What you are asked to do: In how many lines of the entries below does the string "classic" appear? Reply with the number alone.

□ □ □ □

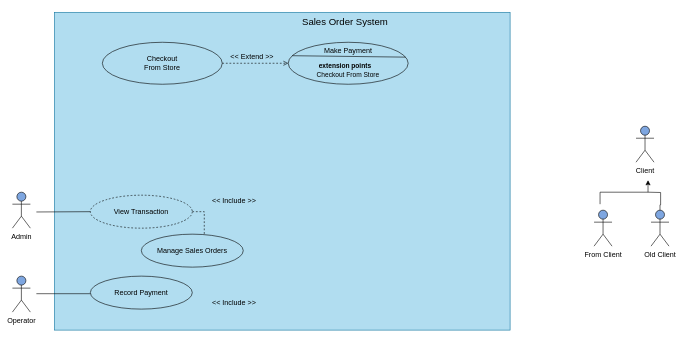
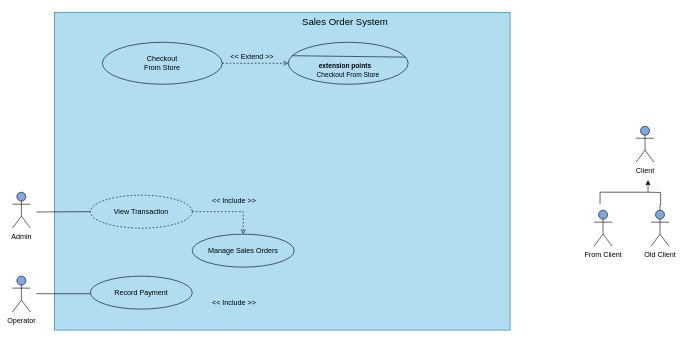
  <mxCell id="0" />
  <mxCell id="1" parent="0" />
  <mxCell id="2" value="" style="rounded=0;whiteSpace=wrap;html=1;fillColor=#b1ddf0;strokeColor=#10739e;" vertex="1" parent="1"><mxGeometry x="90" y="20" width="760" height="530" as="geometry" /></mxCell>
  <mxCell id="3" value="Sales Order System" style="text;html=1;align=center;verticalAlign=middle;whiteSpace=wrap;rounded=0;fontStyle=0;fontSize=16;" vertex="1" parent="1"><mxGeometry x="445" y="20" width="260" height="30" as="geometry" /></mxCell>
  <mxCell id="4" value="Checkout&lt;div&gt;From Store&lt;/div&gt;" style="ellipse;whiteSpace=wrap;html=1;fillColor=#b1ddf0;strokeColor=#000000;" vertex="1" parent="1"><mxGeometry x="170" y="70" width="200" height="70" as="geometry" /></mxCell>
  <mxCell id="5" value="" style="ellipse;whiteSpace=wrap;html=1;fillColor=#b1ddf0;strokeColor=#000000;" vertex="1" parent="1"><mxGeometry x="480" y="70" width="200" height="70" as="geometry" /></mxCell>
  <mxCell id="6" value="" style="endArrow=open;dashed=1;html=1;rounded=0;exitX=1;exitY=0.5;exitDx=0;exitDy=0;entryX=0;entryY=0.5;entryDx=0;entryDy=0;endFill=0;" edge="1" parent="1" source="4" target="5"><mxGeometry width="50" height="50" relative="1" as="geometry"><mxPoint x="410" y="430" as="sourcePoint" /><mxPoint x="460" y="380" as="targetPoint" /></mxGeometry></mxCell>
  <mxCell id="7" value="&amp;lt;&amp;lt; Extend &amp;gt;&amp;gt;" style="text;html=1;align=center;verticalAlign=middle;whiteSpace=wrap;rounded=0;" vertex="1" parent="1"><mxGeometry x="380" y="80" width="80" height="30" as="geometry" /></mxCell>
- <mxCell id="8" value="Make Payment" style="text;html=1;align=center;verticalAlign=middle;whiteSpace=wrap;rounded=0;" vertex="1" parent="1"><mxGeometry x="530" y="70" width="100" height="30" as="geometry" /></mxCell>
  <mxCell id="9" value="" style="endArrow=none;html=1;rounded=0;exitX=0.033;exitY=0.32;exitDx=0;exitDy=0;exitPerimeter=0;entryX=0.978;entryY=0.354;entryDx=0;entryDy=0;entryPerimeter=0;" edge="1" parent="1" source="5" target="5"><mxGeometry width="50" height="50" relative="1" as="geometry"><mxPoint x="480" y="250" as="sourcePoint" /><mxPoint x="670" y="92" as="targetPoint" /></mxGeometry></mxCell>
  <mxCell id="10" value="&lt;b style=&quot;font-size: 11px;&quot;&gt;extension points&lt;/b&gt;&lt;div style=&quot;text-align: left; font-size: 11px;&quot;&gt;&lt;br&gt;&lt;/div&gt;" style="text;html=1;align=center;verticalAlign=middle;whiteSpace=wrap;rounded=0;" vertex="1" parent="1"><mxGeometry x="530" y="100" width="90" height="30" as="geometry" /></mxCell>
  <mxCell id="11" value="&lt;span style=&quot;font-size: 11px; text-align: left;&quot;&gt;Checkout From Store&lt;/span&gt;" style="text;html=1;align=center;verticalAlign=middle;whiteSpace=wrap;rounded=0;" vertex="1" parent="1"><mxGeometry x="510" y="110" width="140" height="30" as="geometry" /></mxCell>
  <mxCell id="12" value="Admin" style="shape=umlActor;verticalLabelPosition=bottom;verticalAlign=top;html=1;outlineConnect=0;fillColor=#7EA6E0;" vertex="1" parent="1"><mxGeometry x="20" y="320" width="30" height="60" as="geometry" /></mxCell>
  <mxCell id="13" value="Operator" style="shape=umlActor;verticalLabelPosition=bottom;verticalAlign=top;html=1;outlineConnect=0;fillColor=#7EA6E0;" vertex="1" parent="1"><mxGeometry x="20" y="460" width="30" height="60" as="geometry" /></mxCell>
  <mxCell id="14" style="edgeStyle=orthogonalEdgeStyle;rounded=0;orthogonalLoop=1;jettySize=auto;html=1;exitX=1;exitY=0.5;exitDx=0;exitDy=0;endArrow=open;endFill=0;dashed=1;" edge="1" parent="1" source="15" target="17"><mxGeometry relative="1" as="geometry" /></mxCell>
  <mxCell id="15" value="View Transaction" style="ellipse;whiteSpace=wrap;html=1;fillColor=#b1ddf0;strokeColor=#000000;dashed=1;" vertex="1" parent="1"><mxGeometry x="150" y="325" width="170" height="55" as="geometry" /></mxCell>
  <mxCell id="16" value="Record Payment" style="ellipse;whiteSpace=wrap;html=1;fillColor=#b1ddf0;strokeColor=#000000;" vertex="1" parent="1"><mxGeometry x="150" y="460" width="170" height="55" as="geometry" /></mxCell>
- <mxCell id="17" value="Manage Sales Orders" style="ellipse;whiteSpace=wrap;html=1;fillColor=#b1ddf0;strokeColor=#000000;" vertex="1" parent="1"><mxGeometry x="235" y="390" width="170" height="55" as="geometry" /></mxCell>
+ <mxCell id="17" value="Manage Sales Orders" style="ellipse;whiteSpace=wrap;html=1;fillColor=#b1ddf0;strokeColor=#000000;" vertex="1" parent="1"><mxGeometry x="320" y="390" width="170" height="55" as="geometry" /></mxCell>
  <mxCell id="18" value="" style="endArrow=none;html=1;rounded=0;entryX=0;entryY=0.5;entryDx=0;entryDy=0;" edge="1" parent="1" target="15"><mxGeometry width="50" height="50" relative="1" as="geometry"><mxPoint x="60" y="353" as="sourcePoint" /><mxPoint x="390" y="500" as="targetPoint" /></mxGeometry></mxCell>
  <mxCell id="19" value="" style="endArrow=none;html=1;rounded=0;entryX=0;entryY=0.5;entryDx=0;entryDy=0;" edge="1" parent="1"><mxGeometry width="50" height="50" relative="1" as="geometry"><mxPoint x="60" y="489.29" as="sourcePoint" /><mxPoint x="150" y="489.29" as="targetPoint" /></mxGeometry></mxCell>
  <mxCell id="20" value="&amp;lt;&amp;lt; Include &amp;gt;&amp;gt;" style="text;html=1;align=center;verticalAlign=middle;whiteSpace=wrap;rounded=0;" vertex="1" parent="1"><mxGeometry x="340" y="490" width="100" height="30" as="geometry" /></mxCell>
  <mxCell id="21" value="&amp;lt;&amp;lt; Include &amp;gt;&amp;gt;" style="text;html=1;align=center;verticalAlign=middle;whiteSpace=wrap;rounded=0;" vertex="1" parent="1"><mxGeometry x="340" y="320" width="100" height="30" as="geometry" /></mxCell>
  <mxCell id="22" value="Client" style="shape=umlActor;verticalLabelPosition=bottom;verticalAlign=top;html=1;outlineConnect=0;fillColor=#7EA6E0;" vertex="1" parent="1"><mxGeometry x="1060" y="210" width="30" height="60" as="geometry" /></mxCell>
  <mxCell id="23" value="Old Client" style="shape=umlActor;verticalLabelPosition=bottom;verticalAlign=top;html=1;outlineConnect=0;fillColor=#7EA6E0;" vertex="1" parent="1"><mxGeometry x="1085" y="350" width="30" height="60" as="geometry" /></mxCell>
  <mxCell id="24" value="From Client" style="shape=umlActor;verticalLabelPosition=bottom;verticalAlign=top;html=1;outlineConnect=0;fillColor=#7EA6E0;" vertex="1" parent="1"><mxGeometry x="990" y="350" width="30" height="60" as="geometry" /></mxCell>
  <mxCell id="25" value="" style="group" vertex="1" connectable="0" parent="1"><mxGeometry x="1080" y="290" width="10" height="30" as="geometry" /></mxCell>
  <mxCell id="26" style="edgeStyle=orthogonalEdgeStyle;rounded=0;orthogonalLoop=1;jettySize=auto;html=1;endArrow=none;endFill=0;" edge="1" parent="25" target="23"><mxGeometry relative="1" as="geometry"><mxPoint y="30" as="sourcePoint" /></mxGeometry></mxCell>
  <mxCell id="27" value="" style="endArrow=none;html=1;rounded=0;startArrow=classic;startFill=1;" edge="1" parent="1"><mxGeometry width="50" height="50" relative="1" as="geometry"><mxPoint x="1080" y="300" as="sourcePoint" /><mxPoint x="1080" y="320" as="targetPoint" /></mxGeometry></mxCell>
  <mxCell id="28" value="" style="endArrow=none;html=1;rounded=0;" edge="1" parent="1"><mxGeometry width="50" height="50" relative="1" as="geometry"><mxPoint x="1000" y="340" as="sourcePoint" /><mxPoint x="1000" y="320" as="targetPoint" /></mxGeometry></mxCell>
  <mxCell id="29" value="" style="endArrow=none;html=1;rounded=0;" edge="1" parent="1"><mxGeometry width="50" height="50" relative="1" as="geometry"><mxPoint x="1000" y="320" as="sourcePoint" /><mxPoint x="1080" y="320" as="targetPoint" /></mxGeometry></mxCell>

□ □ □ □

Solution to the exercise: 1